Mellow Mood is an Italian reggae band from Pordenone, Italy that formed in 2005.

==History==
Mellow Mood first formed in 2005 when most members were in high school together, led by twins Jacopo and Lorenzo Garzia.

The band officially debuted in 2009 with their first studio album, Move!, produced by Paolo Baldini, who was later to become their sound architect. The album was intended to be their first "move" on the reggae scene and gained unexpected international success. Thanks to their heartfelt live shows, Rototom Sunsplash named Mellow Mood "best Italian reggae band", and ranked them third at European level in the same year. The two singles off the album, "Only You" and "Dance Inna Babylon", now have a total of more than fifty million views on YouTube.

After a line-up change, Mellow Mood went back into the studio with Baldini to record Well Well Well, and were signed by Italy's most important independent label, La Tempesta, in 2012. Sailing through roots-reggae, rocksteady and tribal clubbing, Mellow Mood proved to be among the protagonists of a new generation of reggae artists hailing from all over the world. A major European tour followed and led the band to play in 12 countries, performing at important festivals like Rototom Sunsplash, Sziget Festival, and Reggae Camp.

Mellow Mood then released two albums, Twinz and 2 The World in 2014 and 2015 respectively. Produced by Paolo Baldini and published by La Tempesta, the albums are enriched by international collaborations (Tanya Stephens, Jah9, Richie Campbell, Hempress Sativa, Sr.

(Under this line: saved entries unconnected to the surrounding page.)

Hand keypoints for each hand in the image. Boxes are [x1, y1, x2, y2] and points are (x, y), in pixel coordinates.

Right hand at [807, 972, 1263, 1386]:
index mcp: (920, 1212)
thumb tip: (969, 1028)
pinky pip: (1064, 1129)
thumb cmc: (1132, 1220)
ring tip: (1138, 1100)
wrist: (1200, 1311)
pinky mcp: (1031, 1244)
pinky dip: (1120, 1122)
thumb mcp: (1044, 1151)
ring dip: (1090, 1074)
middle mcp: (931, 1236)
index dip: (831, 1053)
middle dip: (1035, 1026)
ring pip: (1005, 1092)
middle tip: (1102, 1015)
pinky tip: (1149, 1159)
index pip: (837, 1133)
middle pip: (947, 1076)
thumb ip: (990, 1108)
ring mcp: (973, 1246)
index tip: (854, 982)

Wilson, Forelock, and KG Man, among others) and couple the rediscovery of roots music with a deeper knowledge of the most recent Jamaican sounds.

In late 2015, Mellow Mood also celebrated the birth of their own sub-label, La Tempesta Dub (to release the band's future works) with a touring mini-festival featuring international guests.

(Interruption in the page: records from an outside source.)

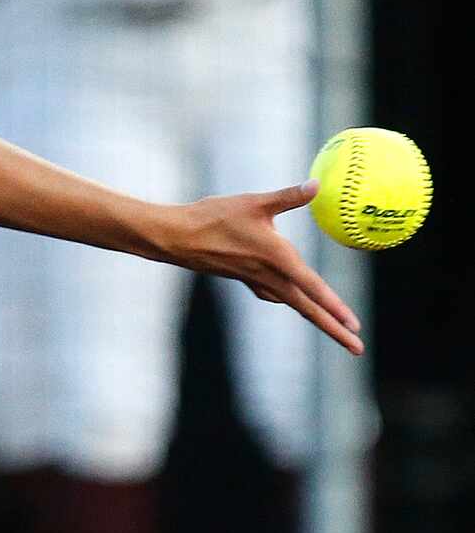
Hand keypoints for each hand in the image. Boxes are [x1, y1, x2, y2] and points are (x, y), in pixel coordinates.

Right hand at [163, 182, 363, 354]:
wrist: (175, 238)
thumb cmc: (213, 217)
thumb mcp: (254, 203)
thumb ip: (288, 196)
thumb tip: (318, 184)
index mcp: (276, 258)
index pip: (312, 288)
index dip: (335, 307)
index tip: (353, 326)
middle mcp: (268, 275)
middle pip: (307, 309)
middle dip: (334, 330)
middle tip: (357, 348)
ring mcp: (255, 280)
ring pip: (293, 304)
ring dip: (316, 318)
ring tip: (336, 329)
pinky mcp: (244, 277)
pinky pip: (273, 294)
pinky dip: (289, 300)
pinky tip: (290, 297)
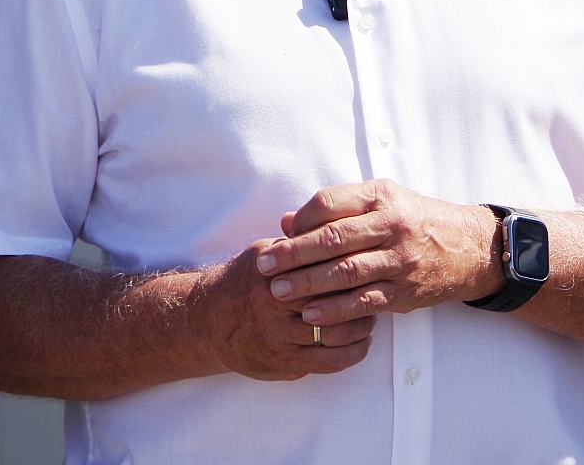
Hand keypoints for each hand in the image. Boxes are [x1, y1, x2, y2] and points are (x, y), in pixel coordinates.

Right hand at [189, 239, 374, 380]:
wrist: (207, 322)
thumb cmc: (243, 281)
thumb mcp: (263, 252)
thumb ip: (296, 241)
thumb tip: (331, 219)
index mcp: (274, 274)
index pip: (324, 268)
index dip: (352, 266)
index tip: (368, 262)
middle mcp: (275, 307)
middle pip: (334, 302)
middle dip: (360, 297)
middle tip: (375, 290)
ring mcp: (280, 339)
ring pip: (336, 335)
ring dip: (361, 327)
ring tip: (370, 317)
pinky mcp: (284, 364)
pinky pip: (328, 363)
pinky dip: (352, 353)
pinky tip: (361, 344)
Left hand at [253, 180, 504, 326]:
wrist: (470, 248)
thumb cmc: (415, 220)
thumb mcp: (381, 201)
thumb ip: (336, 209)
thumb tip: (287, 222)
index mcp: (380, 196)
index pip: (329, 203)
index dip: (300, 220)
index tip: (280, 236)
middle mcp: (391, 225)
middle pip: (333, 239)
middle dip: (294, 254)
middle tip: (265, 266)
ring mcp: (400, 260)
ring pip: (347, 273)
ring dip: (309, 285)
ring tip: (279, 292)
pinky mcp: (405, 291)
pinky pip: (365, 302)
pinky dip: (337, 310)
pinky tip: (313, 315)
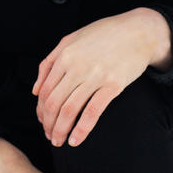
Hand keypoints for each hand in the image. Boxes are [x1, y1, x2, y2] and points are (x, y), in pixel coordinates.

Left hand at [32, 8, 171, 148]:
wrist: (138, 31)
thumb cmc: (103, 35)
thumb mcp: (71, 40)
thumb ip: (49, 62)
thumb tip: (35, 91)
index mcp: (64, 55)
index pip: (45, 90)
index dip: (40, 110)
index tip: (42, 121)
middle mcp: (77, 66)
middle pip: (54, 103)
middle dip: (48, 124)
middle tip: (49, 136)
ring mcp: (95, 76)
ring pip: (69, 110)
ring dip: (61, 130)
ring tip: (59, 141)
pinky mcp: (113, 85)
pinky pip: (93, 112)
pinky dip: (81, 130)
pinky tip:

Mellow Mood kept busy touring Europe and America intensively in 2016 and 2017, performing at many of the most important reggae events of both continents.

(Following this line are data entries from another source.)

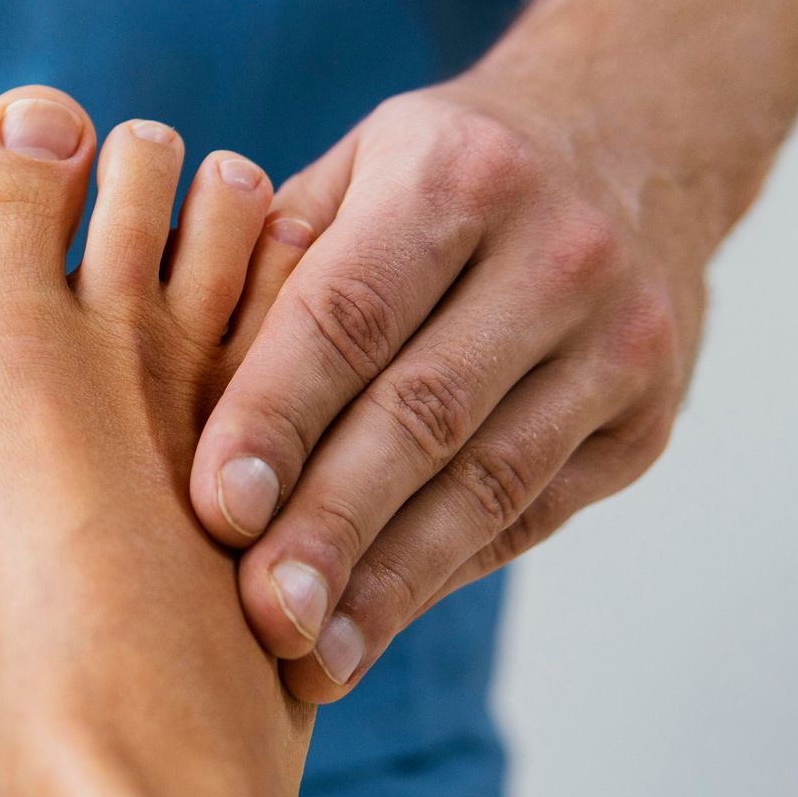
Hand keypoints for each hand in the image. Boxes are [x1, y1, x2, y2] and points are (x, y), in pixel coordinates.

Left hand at [190, 75, 706, 699]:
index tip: (219, 507)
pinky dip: (442, 574)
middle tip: (261, 613)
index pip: (349, 314)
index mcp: (454, 175)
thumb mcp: (360, 164)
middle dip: (334, 524)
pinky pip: (529, 514)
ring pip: (489, 484)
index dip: (278, 415)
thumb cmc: (445, 171)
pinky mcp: (646, 423)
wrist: (641, 141)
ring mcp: (618, 343)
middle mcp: (555, 254)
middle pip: (425, 413)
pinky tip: (371, 626)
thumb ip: (268, 256)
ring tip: (309, 655)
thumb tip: (151, 358)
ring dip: (391, 582)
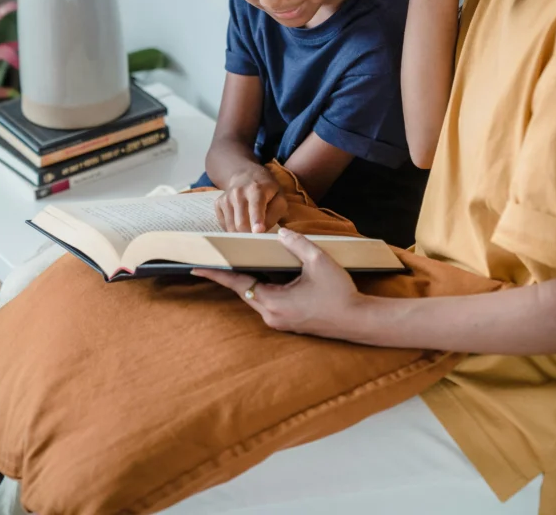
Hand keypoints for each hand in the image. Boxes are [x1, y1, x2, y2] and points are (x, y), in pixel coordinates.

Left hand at [192, 228, 367, 338]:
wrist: (358, 321)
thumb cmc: (339, 293)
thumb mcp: (319, 261)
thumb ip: (297, 244)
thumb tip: (280, 233)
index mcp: (274, 302)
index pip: (238, 284)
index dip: (217, 275)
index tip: (197, 268)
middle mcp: (272, 315)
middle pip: (245, 291)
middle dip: (231, 275)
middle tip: (214, 260)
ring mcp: (280, 321)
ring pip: (257, 296)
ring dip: (248, 280)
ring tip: (237, 263)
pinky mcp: (289, 322)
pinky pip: (268, 301)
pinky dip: (263, 286)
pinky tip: (266, 274)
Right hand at [215, 170, 287, 232]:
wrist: (246, 175)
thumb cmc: (266, 190)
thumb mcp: (279, 198)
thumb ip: (275, 214)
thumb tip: (262, 231)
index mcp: (256, 189)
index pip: (256, 207)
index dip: (257, 220)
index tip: (258, 231)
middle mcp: (238, 193)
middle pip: (241, 223)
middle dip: (250, 234)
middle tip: (257, 233)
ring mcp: (226, 198)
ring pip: (231, 227)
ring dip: (241, 232)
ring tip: (249, 225)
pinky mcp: (218, 204)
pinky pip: (224, 225)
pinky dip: (233, 228)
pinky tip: (239, 220)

In 2020, Mellow Mood was one of many reggae bands that were featured on Collie Buddz Cali Roots Riddim 2020 album, which included their song "Unstoppable".

Mellow Mood was featured on Fortunate Youth's 2021 single, "Around The World".

==Lineup==
===Current members===
- Jacopo Garzia – Vocals, Guitar (2005–present)
- Lorenzo Garzia – Vocals, Guitar (2005–present)
- Giulio Frausin – Bass, Vocals (2005–present)
- Filippo Buresta – Keyboards (2011–present)
- Antonio Cicci – Drums (2015–present)

===Former members===
- Ricky Batondo – Keyboards (2005–2011)
- Stefano Salmaso – Saxophone (2005–2012)
- Roberto Dazzan – Trumpet (2005–2013)

== Discography ==
=== Albums ===
- 2009 - Move!
- 2012 - Well Well Well
- 2014 - Twinz
- 2015 - 2 the World
- 2018 - Large
- 2022 - Mañana
- 2025 - 7

=== Singles ===
- 2010 - "Dance inna babylon"
- 2010 - "Only You"
- 2012 - "Inna Jail"
- 2012 - "She's So Nice"
- 2012 - "Refugee"
- 2012 - "Free Marijuana" feat. Damas Music
- 2013 - "Show Us"
- 2013 - "Do mi Thing"
- 2013 - "Informers" feat. KG Man
- 2013 - "Dig Dig Dig"
- 2013 - "Extra Love" feat. Tanya Stephens
- 2014 - "Inna Jamaica" feat. Richie Campbell
- 2015 - "Inna Jamaica pt.2" feat. Hempress Sativa & Forelock
- 2015 - "Criminal" feat. Andrew I

=== Collaborations ===
- 2010 - "Sensi" (Africa Unite)
- 2012 - "Nel giardino dei fantasmi" (Tre Allegri Ragazzi Morti)
- 2022 - "Just One" (Quartiere Coffee)

== Awards ==
- 2009 - Italian Reggae Contest of Rototom Sunsplash.